*** Dataset content ***

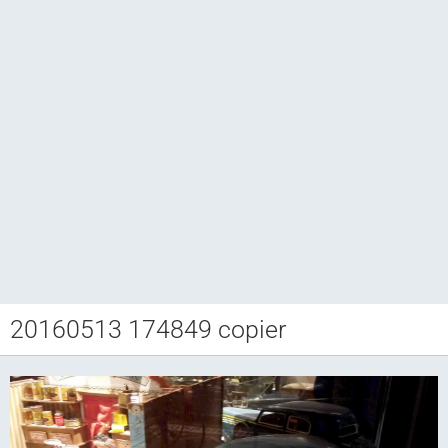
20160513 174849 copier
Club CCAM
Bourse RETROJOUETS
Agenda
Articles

*** End of Dataset content ***
*** Dataset content ***

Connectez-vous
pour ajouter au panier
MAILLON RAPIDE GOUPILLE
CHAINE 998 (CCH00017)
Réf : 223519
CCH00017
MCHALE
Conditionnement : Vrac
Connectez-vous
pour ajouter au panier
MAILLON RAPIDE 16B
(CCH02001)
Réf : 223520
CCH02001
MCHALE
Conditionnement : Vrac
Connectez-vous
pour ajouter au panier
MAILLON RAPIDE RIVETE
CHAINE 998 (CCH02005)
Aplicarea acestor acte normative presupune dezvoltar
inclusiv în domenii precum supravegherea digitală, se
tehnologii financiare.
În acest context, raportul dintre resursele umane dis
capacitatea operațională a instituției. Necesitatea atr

*** End of Dataset content ***
*** Dataset content ***

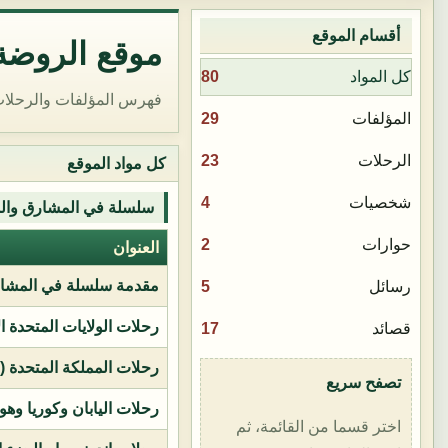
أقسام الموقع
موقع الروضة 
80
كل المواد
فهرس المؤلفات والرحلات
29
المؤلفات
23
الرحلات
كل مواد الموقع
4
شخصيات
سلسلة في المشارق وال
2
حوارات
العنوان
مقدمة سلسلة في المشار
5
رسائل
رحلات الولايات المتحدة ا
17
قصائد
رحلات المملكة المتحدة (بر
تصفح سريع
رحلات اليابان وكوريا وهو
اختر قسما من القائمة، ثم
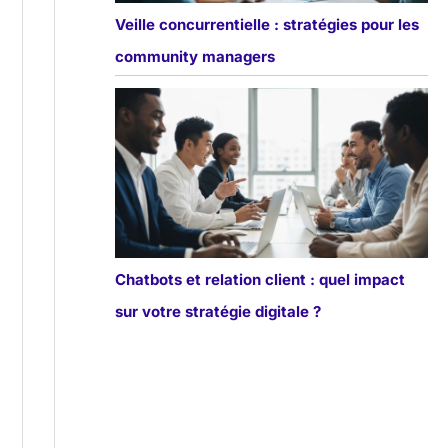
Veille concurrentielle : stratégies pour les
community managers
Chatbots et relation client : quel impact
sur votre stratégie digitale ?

*** End of Dataset content ***

Problem to work on:
Rewrite everything from the line containing "أقسام الموقع" down to the line containing "sur votre stratégie digitale ?", renaming "community managers" as "gestionnaires de communauté" and keeping every other part the same. Leave the pictures out of your answer.

Problem solution:
أقسام الموقع
موقع الروضة 
80
كل المواد
فهرس المؤلفات والرحلات
29
المؤلفات
23
الرحلات
كل مواد الموقع
4
شخصيات
سلسلة في المشارق وال
2
حوارات
العنوان
مقدمة سلسلة في المشار
5
رسائل
رحلات الولايات المتحدة ا
17
قصائد
رحلات المملكة المتحدة (بر
تصفح سريع
رحلات اليابان وكوريا وهو
اختر قسما من القائمة، ثم
Veille concurrentielle : stratégies pour les
gestionnaires de communauté
Chatbots et relation client : quel impact
sur votre stratégie digitale ?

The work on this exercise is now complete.